HAP (FMS), prompt injection (KServe), and language classification (vLLM) with streaming:

models:
  - type: main
    engine: openai
    model: my-model
    parameters:
      base_url: "https://llm-server.apps.example.com/v1"

rails:
  config:
    hf_classifier:
      hap:
        engine: fms
        model: hap-detector
        base_url: "https://detector-hap-route.apps.example.com"
        api_key_env_var: OCP_TOKEN
        threshold: 0.7
        blocked_labels:
          - "LABEL_1"
        parameters:
          verify_ssl: false

      prompt_injection:
        engine: kserve
        model: prompt-injection-detector
        base_url: "https://prompt-injection-detector-route.apps.example.com"
        api_key_env_var: OCP_TOKEN
        threshold: 0.5
        blocked_labels:
          - "1"
        parameters:
          verify_ssl: false

      lang:
        engine: vllm
        model: language-classifier
        base_url: "https://language-classifier-route.apps.example.com"
        api_key_env_var: OCP_TOKEN
        threshold: 0.5
        blocked_labels:
          - "fr"
          - "de"
          - "es"
        parameters:
          verify_ssl: false

  input:
    flows:
      - hf classifier check input $classifier=prompt_injection
      - hf classifier check input $classifier=hap
      - hf classifier check input $classifier=lang
  output:
    flows:
      - hf classifier check output $classifier=hap
    streaming:
      enabled: true
      stream_first: false

Return Value#

Returns True if allowed, False if blocked.

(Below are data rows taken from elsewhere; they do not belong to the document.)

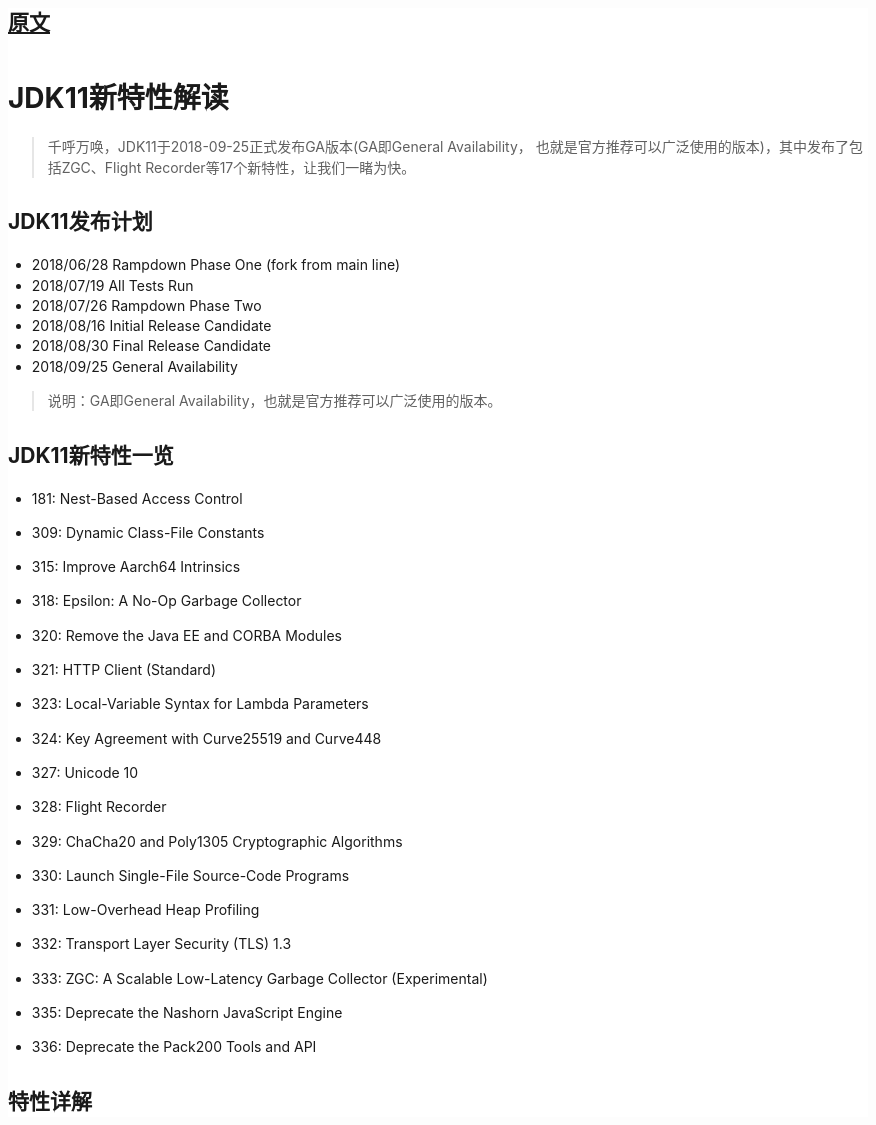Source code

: 

## [原文](https://mp.weixin.qq.com/s/Yz8V3inWN8uErKM-IdMFWQ)


# JDK11新特性解读

> 千呼万唤，JDK11于2018-09-25正式发布GA版本(GA即General Availability，
也就是官方推荐可以广泛使用的版本)，其中发布了包括ZGC、Flight Recorder等17个新特性，让我们一睹为快。

## JDK11发布计划

- 2018/06/28        Rampdown Phase One (fork from main line)
- 2018/07/19        All Tests Run
- 2018/07/26        Rampdown Phase Two
- 2018/08/16        Initial Release Candidate
- 2018/08/30        Final Release Candidate
- 2018/09/25        General Availability

> 说明：GA即General Availability，也就是官方推荐可以广泛使用的版本。

## JDK11新特性一览

- 181: Nest-Based Access Control

- 309: Dynamic Class-File Constants

- 315: Improve Aarch64 Intrinsics

- 318: Epsilon: A No-Op Garbage Collector

- 320: Remove the Java EE and CORBA Modules

- 321: HTTP Client (Standard)

- 323: Local-Variable Syntax for Lambda Parameters

- 324: Key Agreement with Curve25519 and Curve448

- 327: Unicode 10

- 328: Flight Recorder

- 329: ChaCha20 and Poly1305 Cryptographic Algorithms

- 330: Launch Single-File Source-Code Programs

- 331: Low-Overhead Heap Profiling

- 332: Transport Layer Security (TLS) 1.3

- 333: ZGC: A Scalable Low-Latency Garbage Collector (Experimental)

- 335: Deprecate the Nashorn JavaScript Engine

- 336: Deprecate the Pack200 Tools and API


## 特性详解
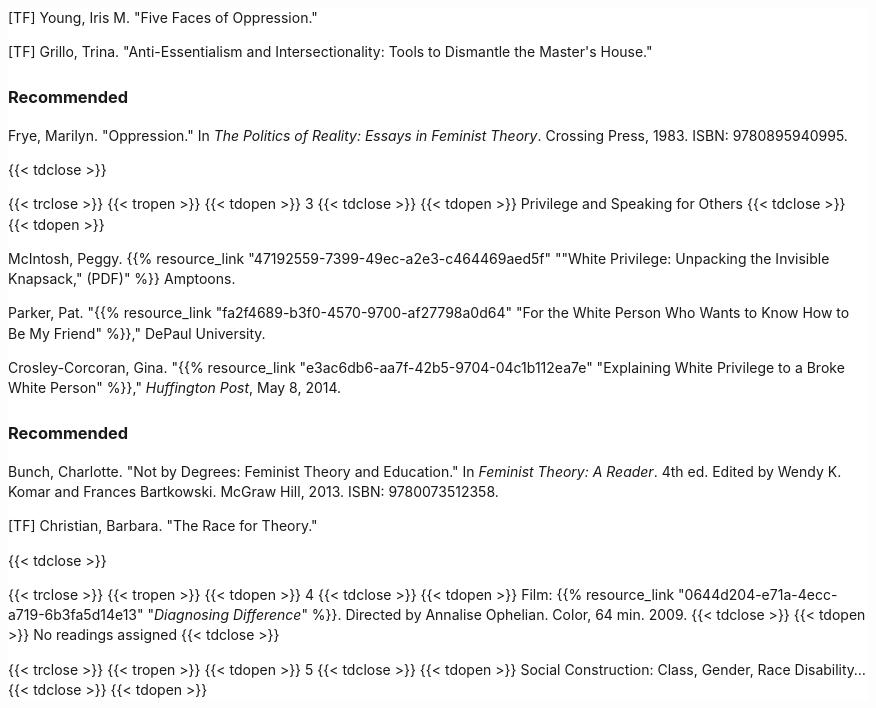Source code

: 
\[TF\] Young, Iris M. "Five Faces of Oppression."

\[TF\] Grillo, Trina. "Anti-Essentialism and Intersectionality: Tools to Dismantle the Master's House."

### Recommended

Frye, Marilyn. "Oppression." In _The Politics of Reality: Essays in Feminist Theory_. Crossing Press, 1983. ISBN: 9780895940995.


{{< tdclose >}}

{{< trclose >}}
{{< tropen >}}
{{< tdopen >}}
3
{{< tdclose >}}
{{< tdopen >}}
Privilege and Speaking for Others
{{< tdclose >}}
{{< tdopen >}}


McIntosh, Peggy. {{% resource_link "47192559-7399-49ec-a2e3-c464469aed5f" "\"White Privilege: Unpacking the Invisible Knapsack,\" (PDF)" %}} Amptoons.

Parker, Pat. "{{% resource_link "fa2f4689-b3f0-4570-9700-af27798a0d64" "For the White Person Who Wants to Know How to Be My Friend" %}}," DePaul University.

Crosley-Corcoran, Gina. "{{% resource_link "e3ac6db6-aa7f-42b5-9704-04c1b112ea7e" "Explaining White Privilege to a Broke White Person" %}}," _Huffington Post_, May 8, 2014.

### Recommended

Bunch, Charlotte. "Not by Degrees: Feminist Theory and Education." In _Feminist Theory: A Reader_. 4th ed. Edited by Wendy K. Komar and Frances Bartkowski. McGraw Hill, 2013. ISBN: 9780073512358.

\[TF\] Christian, Barbara. "The Race for Theory."


{{< tdclose >}}

{{< trclose >}}
{{< tropen >}}
{{< tdopen >}}
4
{{< tdclose >}}
{{< tdopen >}}
Film: {{% resource_link "0644d204-e71a-4ecc-a719-6b3fa5d14e13" "_Diagnosing Difference_" %}}. Directed by Annalise Ophelian. Color, 64 min. 2009.
{{< tdclose >}}
{{< tdopen >}}
No readings assigned
{{< tdclose >}}

{{< trclose >}}
{{< tropen >}}
{{< tdopen >}}
5
{{< tdclose >}}
{{< tdopen >}}
Social Construction: Class, Gender, Race Disability…
{{< tdclose >}}
{{< tdopen >}}
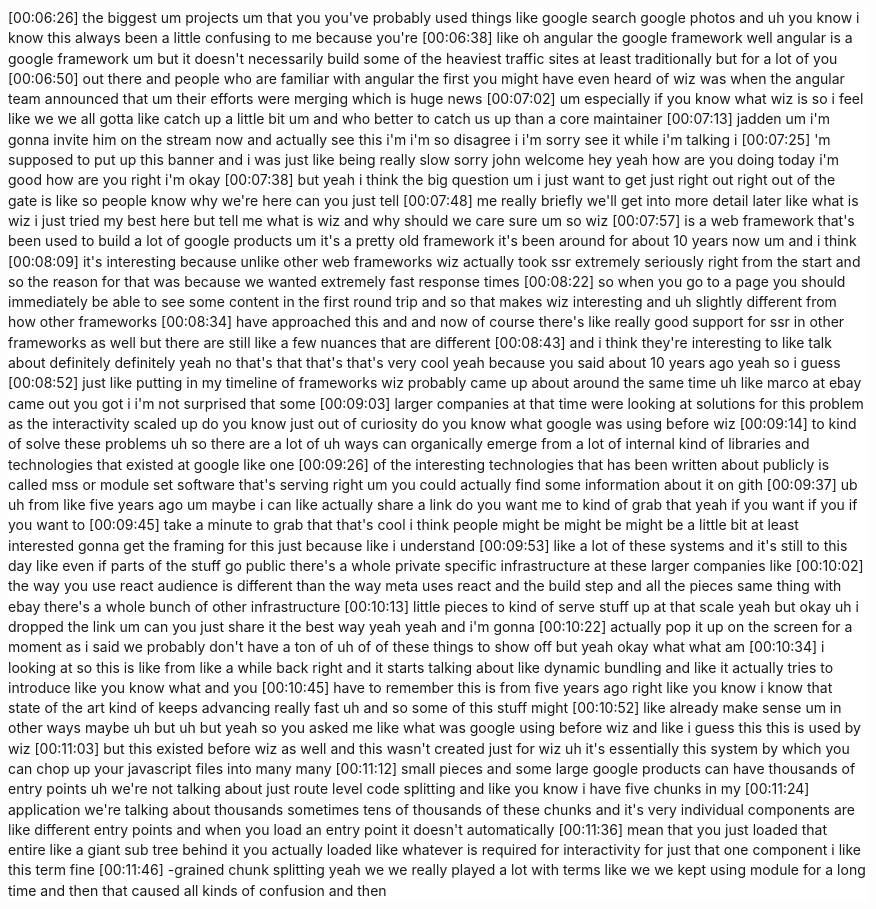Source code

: [00:06:26]  the biggest um projects um that you you've probably used things like google search google photos and uh you know i know this always been a little confusing to me because you're
[00:06:38]  like oh angular the google framework well angular is a google framework um but it doesn't necessarily build some of the heaviest traffic sites at least traditionally but for a lot of you
[00:06:50]  out there and people who are familiar with angular the first you might have even heard of wiz was when the angular team announced that um their efforts were merging which is huge news
[00:07:02]  um especially if you know what wiz is so i feel like we we all gotta like catch up a little bit um and who better to catch us up than a core maintainer
[00:07:13]  jadden um i'm gonna invite him on the stream now and actually see this i'm i'm so disagree i i'm sorry see it while i'm talking i
[00:07:25] 'm supposed to put up this banner and i was just like being really slow sorry john welcome hey yeah how are you doing today i'm good how are you right i'm okay
[00:07:38]  but yeah i think the big question um i just want to get just right out right out of the gate is like so people know why we're here can you just tell
[00:07:48]  me really briefly we'll get into more detail later like what is wiz i just tried my best here but tell me what is wiz and why should we care sure um so wiz
[00:07:57]  is a web framework that's been used to build a lot of google products um it's a pretty old framework it's been around for about 10 years now um and i think
[00:08:09]  it's interesting because unlike other web frameworks wiz actually took ssr extremely seriously right from the start and so the reason for that was because we wanted extremely fast response times
[00:08:22]  so when you go to a page you should immediately be able to see some content in the first round trip and so that makes wiz interesting and uh slightly different from how other frameworks
[00:08:34]  have approached this and and now of course there's like really good support for ssr in other frameworks as well but there are still like a few nuances that are different
[00:08:43]  and i think they're interesting to like talk about definitely definitely yeah no that's that that's that's very cool yeah because you said about 10 years ago yeah so i guess
[00:08:52]  just like putting in my timeline of frameworks wiz probably came up about around the same time uh like marco at ebay came out you got i i'm not surprised that some
[00:09:03]  larger companies at that time were looking at solutions for this problem as the interactivity scaled up do you know just out of curiosity do you know what google was using before wiz
[00:09:14]  to kind of solve these problems uh so there are a lot of uh ways can organically emerge from a lot of internal kind of libraries and technologies that existed at google like one
[00:09:26]  of the interesting technologies that has been written about publicly is called mss or module set software that's serving right um you could actually find some information about it on gith
[00:09:37] ub uh from like five years ago um maybe i can like actually share a link do you want me to kind of grab that yeah if you want if you if you want to
[00:09:45]  take a minute to grab that that's cool i think people might be might be might be a little bit at least interested gonna get the framing for this just because like i understand
[00:09:53]  like a lot of these systems and it's still to this day like even if parts of the stuff go public there's a whole private specific infrastructure at these larger companies like
[00:10:02]  the way you use react audience is different than the way meta uses react and the build step and all the pieces same thing with ebay there's a whole bunch of other infrastructure
[00:10:13]  little pieces to kind of serve stuff up at that scale yeah but okay uh i dropped the link um can you just share it the best way yeah yeah and i'm gonna
[00:10:22]  actually pop it up on the screen for a moment as i said we probably don't have a ton of uh of of these things to show off but yeah okay what what am
[00:10:34]  i looking at so this is like from like a while back right and it starts talking about like dynamic bundling and like it actually tries to introduce like you know what and you
[00:10:45]  have to remember this is from five years ago right like you know i know that state of the art kind of keeps advancing really fast uh and so some of this stuff might
[00:10:52]  like already make sense um in other ways maybe uh but uh but yeah so you asked me like what was google using before wiz and like i guess this this is used by wiz
[00:11:03]  but this existed before wiz as well and this wasn't created just for wiz uh it's essentially this system by which you can chop up your javascript files into many many
[00:11:12]  small pieces and some large google products can have thousands of entry points uh we're not talking about just route level code splitting and like you know i have five chunks in my
[00:11:24]  application we're talking about thousands sometimes tens of thousands of these chunks and it's very individual components are like different entry points and when you load an entry point it doesn't automatically
[00:11:36]  mean that you just loaded that entire like a giant sub tree behind it you actually loaded like whatever is required for interactivity for just that one component i like this term fine
[00:11:46] -grained chunk splitting yeah we we really played a lot with terms like we we kept using module for a long time and then that caused all kinds of confusion and then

Triggered labels and scores are logged at INFO level:

HF classifier 'hap': blocked (detections: [('LABEL_1', 0.92)])

mTLS and Custom CA#

rails:
  config:
    hf_classifier:
      toxicity:
        engine: kserve
        model: toxic-bert
        base_url: "https://classifier.internal:443"
        threshold: 0.7
        blocked_labels:
          - toxic
        parameters:
          ca_cert: /etc/ssl/custom-ca.pem
          client_cert: /etc/ssl/client.pem
          client_key: /etc/ssl/client.key

HF Classifier Rail Behavior#

When blocked, input and output rails respond with "I'm sorry, I can't respond to that." and abort. If enable_rails_exceptions is set, an InputRailException or OutputRailException is raised instead. Retrieval rails clear all retrieved chunks if any blocked label is detected. With streaming enabled, the output rail checks the accumulated response after streaming completes.